6.9
Currency // Castration
GELD
First impressions, they say, are everything. For instance, GELD’s old record label described the Melbourne, quartet’s 2016 self-titled debut 7-inch as “psychedelic hardcore,” and the band have been paying for it ever since.
In recent interviews, GELD conceded that the implied trippiness of their inherited genre tag could have something to do with how guitarist Cormac Ó Síocháin prefers to slather tone-warping phaser and wah-wah effects into the band’s hyper-speed missives, rather than just put his boot down on a dimed-out DS-1 distortion pedal. Then again, it could be that the artwork for the band’s new Currency // Castration has a much more vibrant colour palette than your average hardcore release, its surrealistic, pastel-print skull screaming into the void like a cousin of that disembodied head on the cover of The Cure’s 4:13 Dream. Even Síocháin suggested that certain songs from their sophomore album took months to complete, since “Al [Smith, vocalist] wants to be Agnostic Front and the rest of us want to be Pink Floyd.” But let’s not fool ourselves with the dressings: Currency // Castration is raw, unchecked hardcore aggression. And good on GELD for ultimately getting it out there.
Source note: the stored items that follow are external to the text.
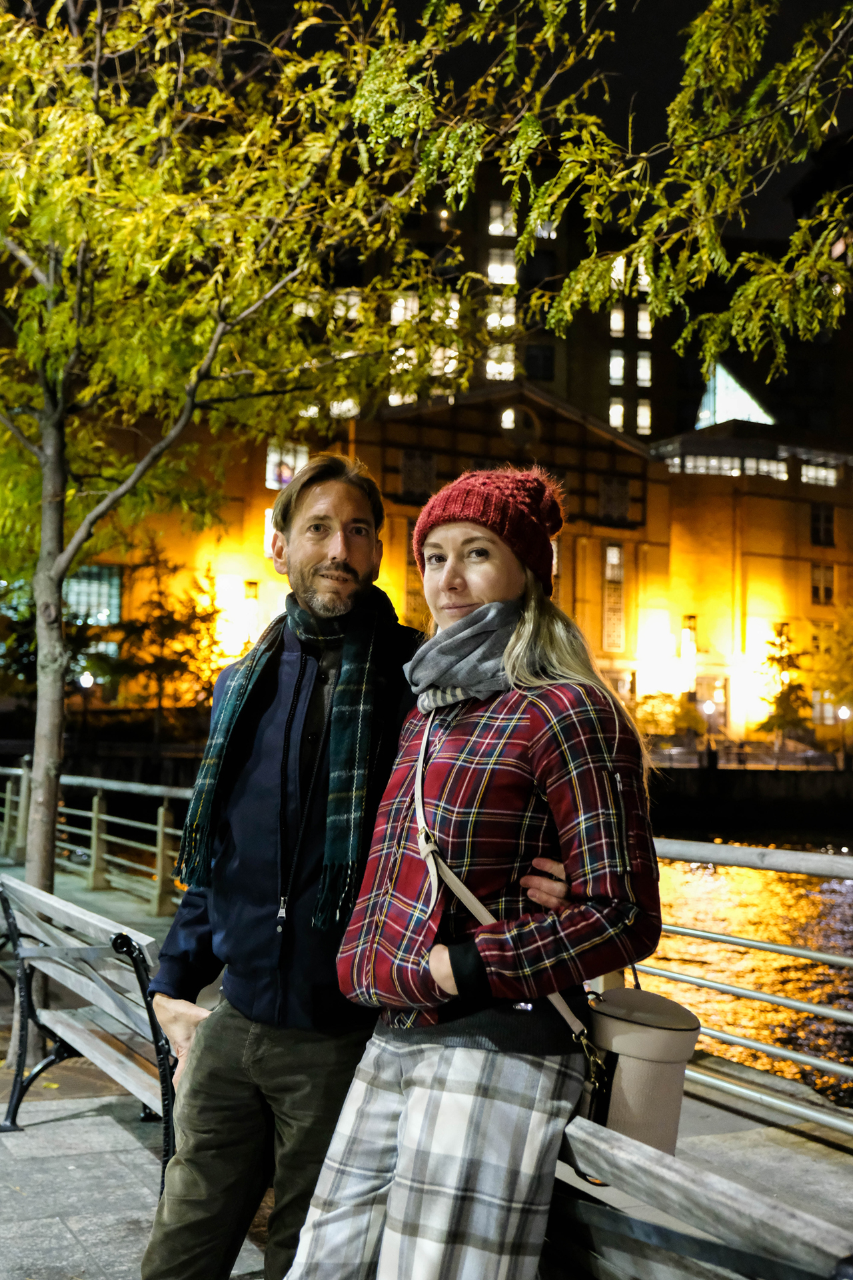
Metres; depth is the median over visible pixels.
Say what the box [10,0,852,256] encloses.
sky
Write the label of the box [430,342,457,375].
window
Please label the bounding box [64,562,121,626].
window
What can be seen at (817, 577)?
window
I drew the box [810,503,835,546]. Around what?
window
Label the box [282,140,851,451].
building
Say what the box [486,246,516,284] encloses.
window
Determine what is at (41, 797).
tree
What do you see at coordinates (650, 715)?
shrub
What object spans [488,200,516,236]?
window
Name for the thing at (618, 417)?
window
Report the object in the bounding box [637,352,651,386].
window
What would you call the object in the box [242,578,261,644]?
lamp
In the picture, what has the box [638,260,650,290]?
window
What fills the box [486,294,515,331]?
window
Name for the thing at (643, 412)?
window
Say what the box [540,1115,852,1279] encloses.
bench
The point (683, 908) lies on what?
river
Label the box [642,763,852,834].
embankment wall
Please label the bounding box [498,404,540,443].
round window
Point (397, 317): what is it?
window
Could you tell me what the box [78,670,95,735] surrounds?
street lamp
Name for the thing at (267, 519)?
window
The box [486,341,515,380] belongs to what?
window
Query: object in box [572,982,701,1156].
handbag
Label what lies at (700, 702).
window
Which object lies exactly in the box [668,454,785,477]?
window
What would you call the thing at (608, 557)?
window
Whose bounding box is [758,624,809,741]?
tree
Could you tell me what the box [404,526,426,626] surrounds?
window
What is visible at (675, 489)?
building
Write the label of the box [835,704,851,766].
street lamp
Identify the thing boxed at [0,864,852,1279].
pavement
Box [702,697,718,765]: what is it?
street lamp
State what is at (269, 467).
window
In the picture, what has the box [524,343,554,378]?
window
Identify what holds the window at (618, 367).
in the building at (556, 387)
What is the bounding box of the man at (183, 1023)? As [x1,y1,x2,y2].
[135,450,564,1279]
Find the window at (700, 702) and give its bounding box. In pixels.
[695,676,727,734]
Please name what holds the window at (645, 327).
in the building at (556, 387)
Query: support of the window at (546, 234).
in the building at (556, 387)
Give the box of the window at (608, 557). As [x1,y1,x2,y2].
[602,540,625,650]
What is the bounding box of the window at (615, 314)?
[609,305,624,334]
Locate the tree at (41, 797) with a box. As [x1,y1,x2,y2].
[0,0,480,934]
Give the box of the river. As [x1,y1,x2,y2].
[638,836,852,1105]
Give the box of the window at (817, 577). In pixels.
[810,561,835,604]
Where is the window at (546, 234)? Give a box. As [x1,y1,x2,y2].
[534,219,557,239]
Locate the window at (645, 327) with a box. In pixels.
[637,305,651,336]
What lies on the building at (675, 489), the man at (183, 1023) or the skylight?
the skylight
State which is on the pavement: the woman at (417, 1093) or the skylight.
the woman at (417, 1093)
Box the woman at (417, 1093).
[282,466,663,1279]
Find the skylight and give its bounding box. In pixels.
[696,362,775,426]
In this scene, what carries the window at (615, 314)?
in the building at (556, 387)
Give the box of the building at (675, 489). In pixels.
[70,367,852,744]
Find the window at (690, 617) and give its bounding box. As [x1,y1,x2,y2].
[678,613,697,665]
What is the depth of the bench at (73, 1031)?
4.69 m
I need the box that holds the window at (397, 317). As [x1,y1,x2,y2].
[389,293,419,323]
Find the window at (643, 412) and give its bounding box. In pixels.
[636,400,651,433]
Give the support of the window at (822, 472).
in the building at (675, 489)
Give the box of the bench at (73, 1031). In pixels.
[0,873,177,1181]
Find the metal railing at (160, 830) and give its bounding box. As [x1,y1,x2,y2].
[0,763,195,912]
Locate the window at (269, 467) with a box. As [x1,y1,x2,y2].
[264,440,307,488]
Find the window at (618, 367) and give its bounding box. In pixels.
[608,350,625,383]
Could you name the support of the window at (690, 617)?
in the building at (675, 489)
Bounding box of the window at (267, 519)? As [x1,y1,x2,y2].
[262,506,275,556]
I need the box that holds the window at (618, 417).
[608,400,624,429]
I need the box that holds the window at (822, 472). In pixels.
[800,462,839,486]
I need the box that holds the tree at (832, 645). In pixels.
[807,604,852,715]
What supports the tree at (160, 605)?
on the ground
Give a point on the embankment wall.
(762, 785)
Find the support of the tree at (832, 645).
on the ground
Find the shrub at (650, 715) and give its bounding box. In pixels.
[635,690,701,740]
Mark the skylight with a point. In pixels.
(733, 381)
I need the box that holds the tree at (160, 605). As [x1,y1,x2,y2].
[113,538,227,738]

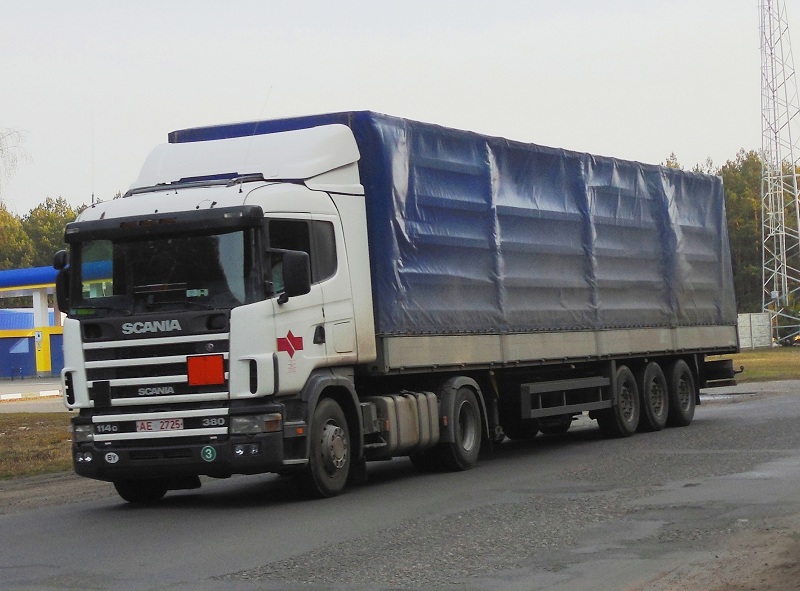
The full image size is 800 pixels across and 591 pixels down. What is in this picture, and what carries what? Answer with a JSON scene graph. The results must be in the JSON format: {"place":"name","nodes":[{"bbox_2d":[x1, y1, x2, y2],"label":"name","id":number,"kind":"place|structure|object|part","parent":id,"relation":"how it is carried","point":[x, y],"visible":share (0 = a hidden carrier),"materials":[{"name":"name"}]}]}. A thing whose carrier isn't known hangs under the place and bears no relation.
{"place":"outdoors","nodes":[
{"label":"outdoors","id":0,"kind":"place"},
{"bbox_2d":[0,263,64,379],"label":"gas station","id":1,"kind":"structure","parent":0,"point":[38,292],"materials":[{"name":"blue"}]},
{"bbox_2d":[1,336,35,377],"label":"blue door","id":2,"kind":"structure","parent":1,"relation":"in","point":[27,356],"materials":[{"name":"blue"}]},
{"bbox_2d":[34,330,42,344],"label":"sign","id":3,"kind":"object","parent":1,"relation":"attached to","point":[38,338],"visible":0.96,"materials":[{"name":"white"}]},
{"bbox_2d":[0,377,66,411],"label":"pavement","id":4,"kind":"structure","parent":0,"point":[32,403],"materials":[{"name":"grey concrete"}]},
{"bbox_2d":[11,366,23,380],"label":"bench","id":5,"kind":"object","parent":4,"relation":"on","point":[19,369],"visible":0.97,"materials":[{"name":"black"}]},
{"bbox_2d":[0,389,58,400],"label":"curb","id":6,"kind":"structure","parent":4,"relation":"on","point":[15,394],"materials":[{"name":"white concrete"}]},
{"bbox_2d":[0,413,73,479],"label":"lawn","id":7,"kind":"structure","parent":0,"point":[19,442],"materials":[{"name":"brown plant"}]},
{"bbox_2d":[0,379,799,590],"label":"road","id":8,"kind":"structure","parent":0,"point":[5,525],"materials":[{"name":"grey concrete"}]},
{"bbox_2d":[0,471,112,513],"label":"dirt shoulder","id":9,"kind":"object","parent":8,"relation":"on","point":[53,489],"visible":0.45},
{"bbox_2d":[61,107,744,504],"label":"truck","id":10,"kind":"object","parent":8,"relation":"on","point":[153,350],"visible":0.93,"materials":[{"name":"metal"}]},
{"bbox_2d":[54,250,70,315],"label":"side mirror","id":11,"kind":"object","parent":10,"relation":"attached to","point":[60,295],"visible":0.44,"materials":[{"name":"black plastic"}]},
{"label":"headlight","id":12,"kind":"part","parent":10,"relation":"part of","materials":[{"name":"clear glass"}]},
{"label":"fog lamp","id":13,"kind":"part","parent":10,"relation":"part of","materials":[{"name":"white"}]},
{"bbox_2d":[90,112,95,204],"label":"antenna","id":14,"kind":"object","parent":10,"relation":"attached to","point":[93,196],"visible":0.75,"materials":[{"name":"black"}]},
{"bbox_2d":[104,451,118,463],"label":"round sticker","id":15,"kind":"object","parent":10,"relation":"attached to","point":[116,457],"visible":0.98,"materials":[{"name":"white"}]},
{"label":"wheel","id":16,"kind":"part","parent":10,"relation":"part of","materials":[{"name":"black rubber"}]},
{"label":"grille","id":17,"kind":"part","parent":10,"relation":"part of","materials":[{"name":"metal"}]},
{"bbox_2d":[135,418,183,432],"label":"license plate","id":18,"kind":"object","parent":10,"relation":"attached to","point":[141,426],"visible":0.78,"materials":[{"name":"white metal"}]},
{"label":"windshield","id":19,"kind":"part","parent":10,"relation":"part of","materials":[{"name":"black"}]},
{"label":"bumper","id":20,"kind":"part","parent":10,"relation":"part of","materials":[{"name":"black plastic"}]},
{"bbox_2d":[186,354,224,385],"label":"orange sign","id":21,"kind":"object","parent":10,"relation":"attached to","point":[199,383],"visible":0.97,"materials":[{"name":"red"}]},
{"bbox_2d":[200,445,216,461],"label":"round sticker","id":22,"kind":"object","parent":10,"relation":"attached to","point":[207,456],"visible":0.97,"materials":[{"name":"green"}]},
{"label":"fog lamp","id":23,"kind":"part","parent":10,"relation":"part of","materials":[{"name":"clear glass"}]},
{"label":"headlight","id":24,"kind":"part","parent":10,"relation":"part of","materials":[{"name":"clear glass"}]},
{"bbox_2d":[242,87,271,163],"label":"antenna","id":25,"kind":"object","parent":10,"relation":"attached to","point":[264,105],"visible":0.67,"materials":[{"name":"black"}]},
{"bbox_2d":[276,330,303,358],"label":"emblem","id":26,"kind":"object","parent":10,"relation":"attached to","point":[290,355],"visible":0.96,"materials":[{"name":"red"}]},
{"bbox_2d":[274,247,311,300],"label":"side mirror","id":27,"kind":"object","parent":10,"relation":"attached to","point":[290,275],"visible":0.94,"materials":[{"name":"black plastic"}]},
{"label":"window","id":28,"kind":"part","parent":10,"relation":"part of","materials":[{"name":"black glass"}]},
{"label":"wheel","id":29,"kind":"part","parent":10,"relation":"part of","materials":[{"name":"black rubber"}]},
{"bbox_2d":[365,391,440,455],"label":"fuel tank","id":30,"kind":"object","parent":10,"relation":"attached to","point":[414,414],"visible":0.7,"materials":[{"name":"metal"}]},
{"bbox_2d":[168,111,740,340],"label":"tarpaulin","id":31,"kind":"object","parent":10,"relation":"on","point":[365,120],"visible":0.54,"materials":[{"name":"blue"}]},
{"label":"wheel","id":32,"kind":"part","parent":10,"relation":"part of","materials":[{"name":"black rubber"}]},
{"label":"wheel","id":33,"kind":"part","parent":10,"relation":"part of","materials":[{"name":"black rubber"}]},
{"label":"wheel","id":34,"kind":"part","parent":10,"relation":"part of","materials":[{"name":"black rubber"}]},
{"bbox_2d":[628,520,799,590],"label":"dirt shoulder","id":35,"kind":"object","parent":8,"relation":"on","point":[797,583],"visible":0.77},
{"bbox_2d":[1,0,799,216],"label":"sky","id":36,"kind":"structure","parent":0,"point":[353,88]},
{"bbox_2d":[707,346,799,382],"label":"lawn","id":37,"kind":"structure","parent":0,"point":[797,363],"materials":[{"name":"green plant"}]},
{"bbox_2d":[737,312,771,349],"label":"concrete wall","id":38,"kind":"structure","parent":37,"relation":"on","point":[747,335],"materials":[{"name":"concrete"}]},
{"bbox_2d":[758,0,799,347],"label":"lattice tower","id":39,"kind":"structure","parent":37,"relation":"on","point":[775,270],"materials":[{"name":"white metal"}]},
{"bbox_2d":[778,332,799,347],"label":"vehicle","id":40,"kind":"object","parent":37,"relation":"on","point":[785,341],"visible":0.85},
{"label":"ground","id":41,"kind":"structure","parent":0},
{"bbox_2d":[0,125,31,209],"label":"tree","id":42,"kind":"object","parent":41,"relation":"on","point":[2,149],"visible":0.93,"materials":[{"name":"plant"}]},
{"bbox_2d":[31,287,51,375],"label":"yellow pillar","id":43,"kind":"structure","parent":41,"relation":"on","point":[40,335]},
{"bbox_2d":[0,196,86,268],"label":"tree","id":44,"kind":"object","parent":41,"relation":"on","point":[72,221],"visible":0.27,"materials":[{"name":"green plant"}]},
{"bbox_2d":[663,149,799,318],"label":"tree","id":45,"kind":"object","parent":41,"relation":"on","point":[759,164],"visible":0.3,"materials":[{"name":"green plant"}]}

To that end, the act’s first album for the esteemed Relapse imprint isn’t quite as odd as their influences would suggest. You can maybe sense a bit of Agnostic Front in how “Secret Prison” finds Ó Síocháin’s rhythmic wrist delivering crossover-style precision in the vein of the New York greats’ Cause for Alarm, but no one’s mistaking this record for Piper at the Gates of Dawn. Instead, GELD’s latest, drilled-down attack seems to be pulling influence from the primordial days of Japanese d-beat — “Cut You Down” is a bpm-jolted rage-out a la Gauze; the bluster of Ó Síocháin’s slash-and-burn shredding throughout his two-minute solo on “The Fix Is In,” performed across multiple tempos, gives off G.I.S.M. vibes.
For his part, Smith’s ungodly rasp is marked with an abstract cynicism. Paranoid thoughts point to innumerable, yet untold dangers closing in on him (“The Fix Is In”); society’s “monolithic forces” have left him drained and nihilistic (“It’s hard to care when you’re tired,” he howls on “Hanging from a Rope”); and every waking hour just compounds his frustrations (“Clock Keeps Crawling”). Bitter stuff, on the whole, with Smith’s lines on the penultimate “Secret Prison” highlighting an impenetrable, isolated mindscape. Instrumental finale “Castration” brings the mix out of the red through some sparse acoustic guitar, but the morose melody isn’t exactly a calming comedown.
The tricky thing with Currency // Castration is that while GELD sound fierce, outside of a few guitar textures and tempo changes this is a pretty straight-forward d-beater. Then again, not every album has to completely redefine the parameters of hardcore punk. While perhaps painted by their early promo team as genre-pushers, that’s not much of a concern for GELD (“The only rule is that we all like it,” Smith told Treble of the end-goal). Again, good on them.
The blown-out tones and bitter vibes of the Australian group’s latest release might not expand your mind, but it’s still a decent head-trip.